Tuesday 13 July 2010

Kinemaatiline Müsteerium – an old barn, Rakvere

For some reason, more and more people seem to be doing “photo-essays” at the moment. Happily, Estonians Erik Alalooga and Hans Gunter Lock’s site-something piece, Kinematic Mystery, offers a perfect opportunity to do likewise.

The blurb for Kinematic Mystery cutely notes that it “is an interactive performance that cannot happen if the audience is too passive!”

However, in common with Answer Me, there are absolutely no suggestions as to how to be usefully *active*. Presumably this is the mystery.

The audience is bussed over to the “site” and stand around in the yard.

Many have been given keys. We then go through the lengthy rigmarole of finding which key fits the door to allow us to enter. The odd encouragement, or perhaps insult is shouted in Estonian. I don’t speak Estonian, but even those who do look pretty non-plussed.

Eventually, some poor soul (a plant?) finds the key and we get to enter via one of the least safe ladders I have ever used.

Once inside the space – perhaps the dustiest room I’ve ever been in, in my life (Estonian theatre really isn’t a victim of Health and Safety regulations, or indeed any regulations, so far as you can tell)
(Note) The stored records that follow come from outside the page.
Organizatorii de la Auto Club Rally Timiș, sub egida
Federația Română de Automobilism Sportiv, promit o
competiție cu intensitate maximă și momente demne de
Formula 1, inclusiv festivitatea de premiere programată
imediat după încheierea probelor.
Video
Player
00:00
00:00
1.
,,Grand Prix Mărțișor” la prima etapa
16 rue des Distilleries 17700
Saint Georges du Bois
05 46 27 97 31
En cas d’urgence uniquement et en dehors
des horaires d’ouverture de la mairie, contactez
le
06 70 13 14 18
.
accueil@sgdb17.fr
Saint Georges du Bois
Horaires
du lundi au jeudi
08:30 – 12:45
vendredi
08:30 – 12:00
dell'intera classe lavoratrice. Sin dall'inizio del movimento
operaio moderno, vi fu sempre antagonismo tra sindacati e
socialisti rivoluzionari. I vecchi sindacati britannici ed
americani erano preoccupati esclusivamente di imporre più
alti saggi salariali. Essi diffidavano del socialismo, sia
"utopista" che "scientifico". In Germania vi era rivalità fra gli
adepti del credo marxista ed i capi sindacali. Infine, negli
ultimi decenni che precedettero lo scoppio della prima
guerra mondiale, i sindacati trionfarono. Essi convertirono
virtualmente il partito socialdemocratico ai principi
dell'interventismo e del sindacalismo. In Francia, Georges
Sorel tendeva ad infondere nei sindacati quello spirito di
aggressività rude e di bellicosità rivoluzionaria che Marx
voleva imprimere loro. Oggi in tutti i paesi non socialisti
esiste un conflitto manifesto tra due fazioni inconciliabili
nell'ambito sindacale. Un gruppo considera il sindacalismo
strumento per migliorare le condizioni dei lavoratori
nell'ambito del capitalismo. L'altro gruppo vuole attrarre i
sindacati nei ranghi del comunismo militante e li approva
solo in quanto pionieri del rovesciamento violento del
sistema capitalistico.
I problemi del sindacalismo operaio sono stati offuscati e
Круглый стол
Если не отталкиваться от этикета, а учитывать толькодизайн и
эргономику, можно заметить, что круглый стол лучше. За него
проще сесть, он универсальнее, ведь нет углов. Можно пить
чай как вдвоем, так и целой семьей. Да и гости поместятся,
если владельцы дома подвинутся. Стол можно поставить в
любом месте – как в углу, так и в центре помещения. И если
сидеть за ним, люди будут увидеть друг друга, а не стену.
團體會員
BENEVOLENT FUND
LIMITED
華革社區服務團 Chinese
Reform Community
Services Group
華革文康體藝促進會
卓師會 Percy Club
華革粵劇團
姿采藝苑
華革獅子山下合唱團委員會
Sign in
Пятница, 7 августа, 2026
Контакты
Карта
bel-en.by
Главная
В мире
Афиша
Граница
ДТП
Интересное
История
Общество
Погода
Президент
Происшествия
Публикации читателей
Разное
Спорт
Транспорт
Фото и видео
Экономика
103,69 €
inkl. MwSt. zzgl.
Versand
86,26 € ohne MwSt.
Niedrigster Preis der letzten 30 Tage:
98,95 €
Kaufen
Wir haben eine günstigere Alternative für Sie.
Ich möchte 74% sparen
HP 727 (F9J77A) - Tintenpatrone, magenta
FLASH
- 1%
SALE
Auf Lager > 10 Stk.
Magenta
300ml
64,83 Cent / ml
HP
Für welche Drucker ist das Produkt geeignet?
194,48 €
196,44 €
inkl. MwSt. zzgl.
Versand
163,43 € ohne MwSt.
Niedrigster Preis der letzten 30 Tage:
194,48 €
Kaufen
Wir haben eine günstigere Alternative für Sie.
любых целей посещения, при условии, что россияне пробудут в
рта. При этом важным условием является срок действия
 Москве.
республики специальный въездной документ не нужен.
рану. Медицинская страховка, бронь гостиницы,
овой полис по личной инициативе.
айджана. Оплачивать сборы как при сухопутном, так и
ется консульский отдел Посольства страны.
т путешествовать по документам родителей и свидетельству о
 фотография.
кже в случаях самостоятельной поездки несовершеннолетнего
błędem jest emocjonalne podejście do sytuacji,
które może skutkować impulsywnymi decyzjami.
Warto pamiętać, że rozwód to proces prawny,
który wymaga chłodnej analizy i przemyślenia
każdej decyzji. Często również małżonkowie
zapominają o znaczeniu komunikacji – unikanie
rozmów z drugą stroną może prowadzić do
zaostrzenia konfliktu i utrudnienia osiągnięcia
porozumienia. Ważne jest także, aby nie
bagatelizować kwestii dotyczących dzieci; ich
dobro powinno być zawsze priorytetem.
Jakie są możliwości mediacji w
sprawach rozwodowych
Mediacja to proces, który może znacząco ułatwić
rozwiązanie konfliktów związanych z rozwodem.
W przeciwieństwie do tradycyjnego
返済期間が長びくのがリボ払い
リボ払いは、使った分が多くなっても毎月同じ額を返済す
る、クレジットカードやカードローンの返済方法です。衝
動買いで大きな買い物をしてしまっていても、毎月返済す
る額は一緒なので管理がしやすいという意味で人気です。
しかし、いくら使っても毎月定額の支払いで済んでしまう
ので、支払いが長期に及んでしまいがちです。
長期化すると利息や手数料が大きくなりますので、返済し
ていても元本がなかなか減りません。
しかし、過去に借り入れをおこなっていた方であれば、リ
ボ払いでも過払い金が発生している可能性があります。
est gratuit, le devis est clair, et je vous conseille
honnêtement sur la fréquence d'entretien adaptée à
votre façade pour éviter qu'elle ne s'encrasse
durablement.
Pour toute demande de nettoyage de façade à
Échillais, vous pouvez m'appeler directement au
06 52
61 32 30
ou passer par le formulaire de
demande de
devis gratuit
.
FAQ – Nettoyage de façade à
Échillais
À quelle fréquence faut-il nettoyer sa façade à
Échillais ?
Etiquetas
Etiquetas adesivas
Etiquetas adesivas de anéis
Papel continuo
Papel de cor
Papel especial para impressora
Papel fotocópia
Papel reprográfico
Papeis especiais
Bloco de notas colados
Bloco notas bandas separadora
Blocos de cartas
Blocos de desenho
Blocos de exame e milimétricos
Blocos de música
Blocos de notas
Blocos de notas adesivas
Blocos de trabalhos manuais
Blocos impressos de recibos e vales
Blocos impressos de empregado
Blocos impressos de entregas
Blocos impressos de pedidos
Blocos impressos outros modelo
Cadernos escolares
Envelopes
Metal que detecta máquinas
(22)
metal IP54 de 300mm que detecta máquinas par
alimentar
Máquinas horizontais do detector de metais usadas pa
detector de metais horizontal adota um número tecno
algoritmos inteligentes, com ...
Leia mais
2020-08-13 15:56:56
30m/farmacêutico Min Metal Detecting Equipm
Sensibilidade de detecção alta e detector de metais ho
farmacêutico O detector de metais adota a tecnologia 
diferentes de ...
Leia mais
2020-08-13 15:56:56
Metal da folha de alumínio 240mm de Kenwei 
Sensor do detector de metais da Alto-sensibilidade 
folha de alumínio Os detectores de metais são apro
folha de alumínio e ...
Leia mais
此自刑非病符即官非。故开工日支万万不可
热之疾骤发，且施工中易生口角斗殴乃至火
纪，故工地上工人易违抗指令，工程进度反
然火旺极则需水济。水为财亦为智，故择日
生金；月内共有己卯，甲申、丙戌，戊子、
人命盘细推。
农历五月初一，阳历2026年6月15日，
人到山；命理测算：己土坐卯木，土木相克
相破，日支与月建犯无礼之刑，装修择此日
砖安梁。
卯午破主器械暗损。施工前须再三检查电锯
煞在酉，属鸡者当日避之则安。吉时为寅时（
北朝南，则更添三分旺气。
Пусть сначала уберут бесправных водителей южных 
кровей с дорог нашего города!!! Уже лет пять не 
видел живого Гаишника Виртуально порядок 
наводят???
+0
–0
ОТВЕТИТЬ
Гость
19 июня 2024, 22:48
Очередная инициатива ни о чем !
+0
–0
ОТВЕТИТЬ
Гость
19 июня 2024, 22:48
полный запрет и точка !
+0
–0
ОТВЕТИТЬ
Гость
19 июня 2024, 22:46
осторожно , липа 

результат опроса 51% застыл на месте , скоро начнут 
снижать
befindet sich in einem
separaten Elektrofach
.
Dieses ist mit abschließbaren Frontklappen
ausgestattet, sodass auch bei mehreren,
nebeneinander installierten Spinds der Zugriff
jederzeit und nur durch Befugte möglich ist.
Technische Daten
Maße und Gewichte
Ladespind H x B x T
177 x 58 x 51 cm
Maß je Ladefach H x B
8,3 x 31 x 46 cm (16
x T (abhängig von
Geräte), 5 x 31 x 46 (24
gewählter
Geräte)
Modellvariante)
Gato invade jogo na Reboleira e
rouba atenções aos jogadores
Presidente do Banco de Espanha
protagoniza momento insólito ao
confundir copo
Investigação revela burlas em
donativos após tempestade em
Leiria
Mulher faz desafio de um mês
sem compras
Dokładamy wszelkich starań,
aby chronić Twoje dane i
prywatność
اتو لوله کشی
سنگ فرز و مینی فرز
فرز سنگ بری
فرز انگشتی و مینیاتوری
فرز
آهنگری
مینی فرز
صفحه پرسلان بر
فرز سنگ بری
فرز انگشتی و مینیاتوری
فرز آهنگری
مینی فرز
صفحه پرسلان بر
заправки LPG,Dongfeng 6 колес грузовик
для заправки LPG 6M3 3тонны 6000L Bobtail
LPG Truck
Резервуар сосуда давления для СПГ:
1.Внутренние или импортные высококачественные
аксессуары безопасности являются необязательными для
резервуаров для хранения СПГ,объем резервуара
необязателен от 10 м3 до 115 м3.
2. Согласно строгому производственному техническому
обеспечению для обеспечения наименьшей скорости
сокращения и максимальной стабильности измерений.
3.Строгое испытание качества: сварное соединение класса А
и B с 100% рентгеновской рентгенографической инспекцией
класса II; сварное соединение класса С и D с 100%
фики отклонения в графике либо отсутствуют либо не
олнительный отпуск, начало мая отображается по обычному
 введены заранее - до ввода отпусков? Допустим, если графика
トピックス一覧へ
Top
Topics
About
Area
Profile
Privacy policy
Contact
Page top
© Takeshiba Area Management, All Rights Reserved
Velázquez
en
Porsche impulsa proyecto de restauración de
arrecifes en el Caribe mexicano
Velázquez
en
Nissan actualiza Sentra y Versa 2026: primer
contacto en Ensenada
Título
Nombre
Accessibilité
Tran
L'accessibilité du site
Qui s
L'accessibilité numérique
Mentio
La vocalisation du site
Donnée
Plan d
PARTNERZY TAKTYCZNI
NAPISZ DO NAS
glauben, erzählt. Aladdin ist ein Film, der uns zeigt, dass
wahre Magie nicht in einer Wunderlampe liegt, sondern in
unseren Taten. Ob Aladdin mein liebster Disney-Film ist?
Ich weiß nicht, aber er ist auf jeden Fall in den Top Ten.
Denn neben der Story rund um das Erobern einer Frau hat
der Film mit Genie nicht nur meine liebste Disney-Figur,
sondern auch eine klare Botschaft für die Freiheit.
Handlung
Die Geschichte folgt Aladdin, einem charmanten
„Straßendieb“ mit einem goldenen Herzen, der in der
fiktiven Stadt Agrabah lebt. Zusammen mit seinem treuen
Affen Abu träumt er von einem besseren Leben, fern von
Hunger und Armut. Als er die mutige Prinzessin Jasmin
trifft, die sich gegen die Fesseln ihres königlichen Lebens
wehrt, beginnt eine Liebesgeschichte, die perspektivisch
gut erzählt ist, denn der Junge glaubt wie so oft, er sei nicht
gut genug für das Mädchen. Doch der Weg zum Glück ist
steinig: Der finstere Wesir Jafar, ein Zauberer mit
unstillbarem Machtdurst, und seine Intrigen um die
- one is confronted with a range of Heath Robinson-esque machines.

They’re a little reminiscent of Eduard Bersudsky’s creations for Sharmanka’s Gothic Circus, as seen at LIMF ’09 in the Shunt Vaults.

The piece’s blurb continues:
“If there is a red switch and you don’t know its function, would you push it?
Would you have enough courage?
There is always the possibility to deny the suggested chance and contribute to the retardation of the process.
But you must take full responsibility if you decide to switch the switch!
What dominates at the moment of choice – conservatism or adventurousness?
The red switch is waiting for you!”

On this showing, plenty of people had plenty of courage, but the purpose of the machines remained obscure.

People gamely prodded and poked at them, but not a whole lot seemed to happen. No further instructions were forthcoming. The rules of engagement remained somewhere between opaque and non-existent.

Then, someone went into the wrong place and knocked a rather lethal looking axe which wasn’t apparently meant to be knocked, and severed all the power in the barn.

Someone else found another key and the audience exited again.

Apparently into someone’s back garden

Perhaps an object lesson for companies making interactive work not to obscure the channels and purposes of the interaction too much? Or maybe I’m just too used to being spoon-fed.